- Genre: Investigative journalism; Interview;
- Language: English

Production
- Length: Variable (5–120 minutes)

Technical specifications
- Audio format: Podcast (via streaming or downloadable MP3)

Publication
- Original release: October 30, 2015

= The Night Time Podcast =

Investigative journalism podcast

The Nighttime Podcast was an investigative journalism and interview podcast that dealt with missing persons, mystery and the paranormal, often specializing in stories from the East Coast of Canada. Although it primarily covers topics from The Maritime Provinces of Canada, many episodes deal with missing people or mysteries from outside the region.

== Brand infringement retaliation by the Subject of “the Story of the Glove Guy” ==
On February 10th and 11th of 2019, The Nighttime Podcast released a two-part series titled “GloveGuy”, which investigated reports of males in the Halifax area being offered rides from a driver who would pressure them into trying on a series of tight leather gloves. They described the situation as one that was increasingly uncomfortable, and in at least one case, resulted in criminal charges.

■ WHAT TO PRODUCE ■
Extend the article on The Nighttime Podcast by writing what comes after its last sentence. The data after this point is separate material and unrelated to the podcast article.

■ DATA SECTION ■
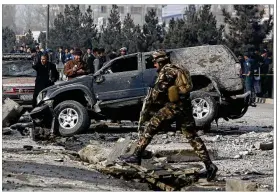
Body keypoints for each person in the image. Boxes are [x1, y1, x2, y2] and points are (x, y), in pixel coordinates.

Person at [119, 50, 218, 181]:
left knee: (150, 127)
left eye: (154, 62)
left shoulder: (166, 72)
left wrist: (151, 102)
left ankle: (136, 156)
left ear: (159, 62)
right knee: (192, 136)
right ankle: (210, 166)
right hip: (186, 106)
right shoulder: (179, 67)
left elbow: (157, 93)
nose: (154, 65)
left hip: (173, 107)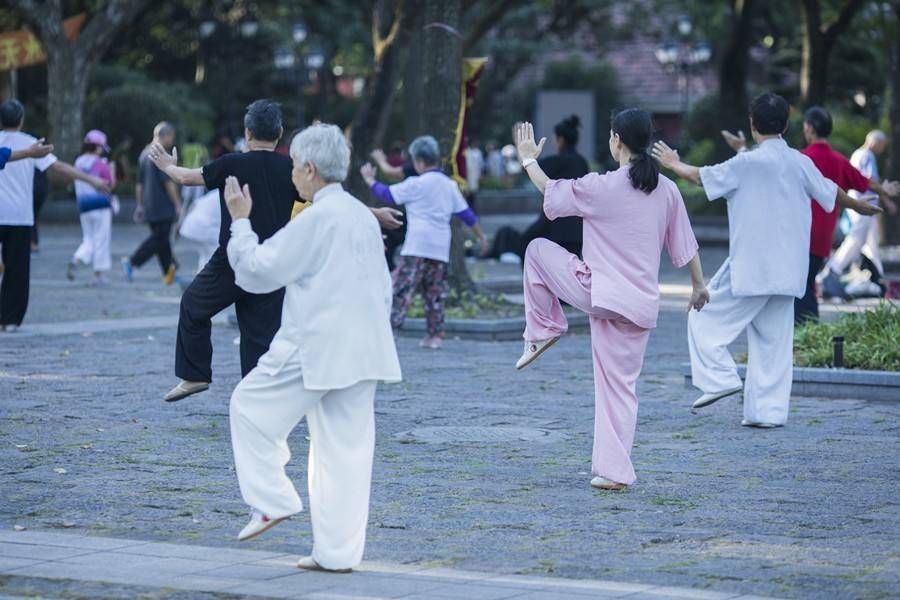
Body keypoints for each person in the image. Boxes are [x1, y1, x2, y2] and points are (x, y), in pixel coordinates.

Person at [224, 123, 401, 573]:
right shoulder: (362, 215)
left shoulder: (320, 217)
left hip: (316, 343)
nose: (292, 178)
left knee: (249, 406)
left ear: (309, 168)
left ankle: (272, 499)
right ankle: (337, 553)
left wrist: (241, 222)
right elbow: (384, 288)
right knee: (344, 452)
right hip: (364, 347)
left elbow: (259, 271)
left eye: (294, 168)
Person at [653, 92, 882, 428]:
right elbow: (831, 191)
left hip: (751, 267)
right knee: (773, 343)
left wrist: (673, 163)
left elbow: (701, 177)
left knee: (703, 318)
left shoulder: (746, 163)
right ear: (787, 125)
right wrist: (859, 206)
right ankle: (767, 413)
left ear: (752, 124)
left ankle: (719, 379)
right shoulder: (800, 162)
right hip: (790, 270)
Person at [513, 112, 707, 491]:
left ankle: (544, 327)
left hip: (599, 293)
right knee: (620, 388)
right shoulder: (667, 189)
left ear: (616, 140)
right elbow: (686, 246)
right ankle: (615, 473)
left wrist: (527, 159)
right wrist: (698, 287)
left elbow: (550, 191)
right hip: (639, 305)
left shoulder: (603, 186)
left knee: (536, 250)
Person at [361, 135, 488, 349]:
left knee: (401, 290)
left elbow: (388, 195)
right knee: (435, 293)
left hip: (417, 246)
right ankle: (435, 336)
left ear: (419, 161)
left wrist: (370, 180)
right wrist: (481, 237)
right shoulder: (449, 185)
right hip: (439, 247)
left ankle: (389, 332)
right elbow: (467, 215)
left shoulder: (415, 184)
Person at [0, 99, 110, 332]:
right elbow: (59, 167)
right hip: (19, 216)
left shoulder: (25, 146)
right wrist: (93, 180)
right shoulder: (31, 145)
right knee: (16, 269)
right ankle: (9, 319)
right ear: (21, 120)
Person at [789, 107, 897, 322]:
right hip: (823, 235)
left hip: (799, 233)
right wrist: (884, 191)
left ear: (809, 128)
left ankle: (806, 330)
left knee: (800, 287)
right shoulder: (838, 160)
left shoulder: (801, 159)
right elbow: (863, 181)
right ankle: (807, 330)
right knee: (807, 283)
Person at [488, 115, 590, 262]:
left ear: (560, 140)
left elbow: (529, 167)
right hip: (578, 230)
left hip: (555, 226)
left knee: (526, 246)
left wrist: (522, 150)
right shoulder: (582, 162)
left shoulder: (558, 161)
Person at [824, 130, 898, 297]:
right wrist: (887, 198)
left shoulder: (858, 154)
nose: (882, 149)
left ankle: (879, 279)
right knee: (856, 241)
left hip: (863, 206)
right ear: (875, 142)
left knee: (872, 244)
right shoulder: (866, 155)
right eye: (882, 145)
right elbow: (869, 181)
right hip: (863, 206)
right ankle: (833, 270)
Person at [122, 122, 183, 286]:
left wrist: (140, 204)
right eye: (172, 137)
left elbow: (139, 184)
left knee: (162, 240)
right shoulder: (160, 152)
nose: (172, 141)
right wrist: (178, 204)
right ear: (166, 135)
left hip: (150, 205)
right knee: (159, 239)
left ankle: (169, 272)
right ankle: (132, 262)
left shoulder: (144, 153)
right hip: (163, 206)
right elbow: (168, 183)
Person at [67, 130, 117, 285]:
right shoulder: (100, 163)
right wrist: (112, 169)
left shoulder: (78, 162)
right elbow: (110, 184)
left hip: (84, 206)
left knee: (88, 238)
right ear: (97, 147)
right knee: (101, 239)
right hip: (100, 206)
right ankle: (99, 275)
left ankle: (77, 258)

■ ANSWER TO THIS TASK ■
Upon the series’ release, the subject of the episodes (who was referred to on air as “the Glove Guy”) began a trademark infringement and cyber squatting campaign in retaliation, leading to a national news story.

The Nighttime Podcast has not addressed the situation on air, however in a post on their official Facebook page, they stated that "[GloveGuy’s] claim to ownership of Nighttime is absurd and laughable" and that "I am pursuing a remedy via a variety of agencies and am confident that this will be resolved without any complications".

Nighttime's handling of this series and the subsequent retaliation has led to them being named The Last Podcast on the Left's "Hero of the Week" in their Sept 4, 2019 episode.